# BIK - Preferential Loan



## PM1234 (2 Jan 2007)

Apologies if this is a duplicate question but I have trawled through so many posts I am very confused. I'd appreciate any help anyone could give on this: 

We have a joint mortgage. We have an option now of getting a preferential loan but how will this affect our tax/credits (single). We want to be fair to one another and from what I can gather, one income is taxed for BIK from gross pay. 

Does anybody have any recommendation on how to sort this out so its more equal or is taking the difference between BIK which will appear on the salary skip and just halving it fair? 


According to fixmytax.com ......

'If you receive a loan at a preferential interest rate you will have a BIK. This is based on the difference between the interest calculated at the specified rate and the actual interest paid.

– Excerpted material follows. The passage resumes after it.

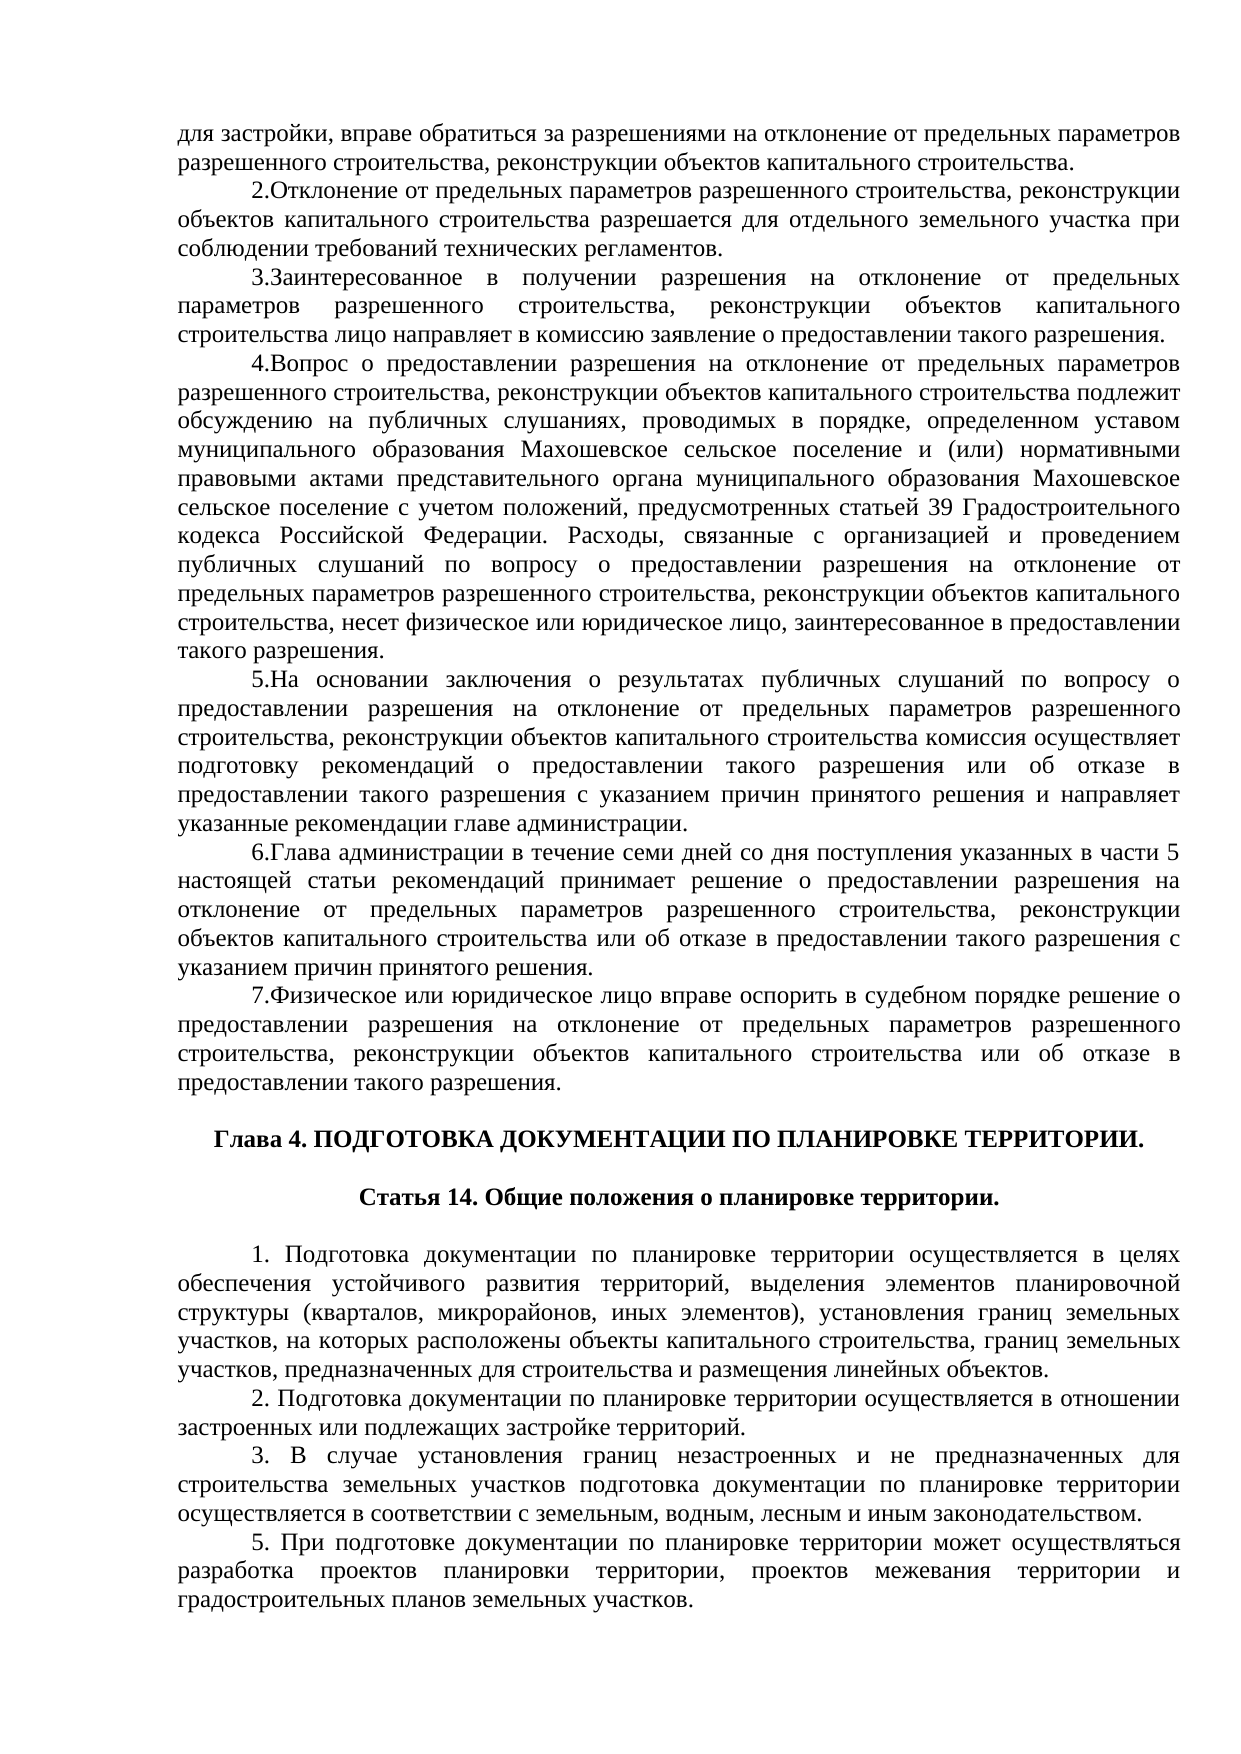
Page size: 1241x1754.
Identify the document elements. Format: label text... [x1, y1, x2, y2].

The specified rate is generally 12%, except where the loan is used in connection with your principal private residence when the specified rate is 6%'

Could somebody please interpret this for me? 

Thank you.


----------



## Domo (3 Jan 2007)

If you use preferential loan for your PPR, the BIK will be at the difference - e.g.

Loan €100,000 @ 3% interest paid = €3,000
Specified Rate = €100,000 @ 6% = €6,000

Therefore BIK = €3,000 (difference).

You will pay additional tax on this benefit.


----------



## bazermc (3 Jan 2007)

I dont think you mention this but is the pref loan from your employer?
If not, then no BIK will arise


----------



## bazermc (3 Jan 2007)

From the Ernst & Young Budget 2007 magazine

"Preferential home loans
and other loans​An employee who is in receipt of a
preferential loan is liable to income
tax on the difference between the
interest actually paid and the
amount which would have been
payable at the specified rate of interest
on the loan.
Due to the rise in interest rates,
the specified rate on home loans is
to increase from3.5%to 4.5%and
on other loans from 11% to 12%
with effect from1January 2007."

I think fixmytax.com is a bit out of date​


----------



## PM1234 (3 Jan 2007)

Thanks for your replies. 

So BIK is on the diff. between the standard rate and preferential rate only so for eg. if the standard rate is 5% and the preferential rate is 4% the BIK is applicable on 1% only? 




> Does anybody have any recommendation on how to sort this out so its more equal or is taking the difference between BIK which will appear on the salary skip and just halving it fair?


 
Thanks again for your help and explanations.


----------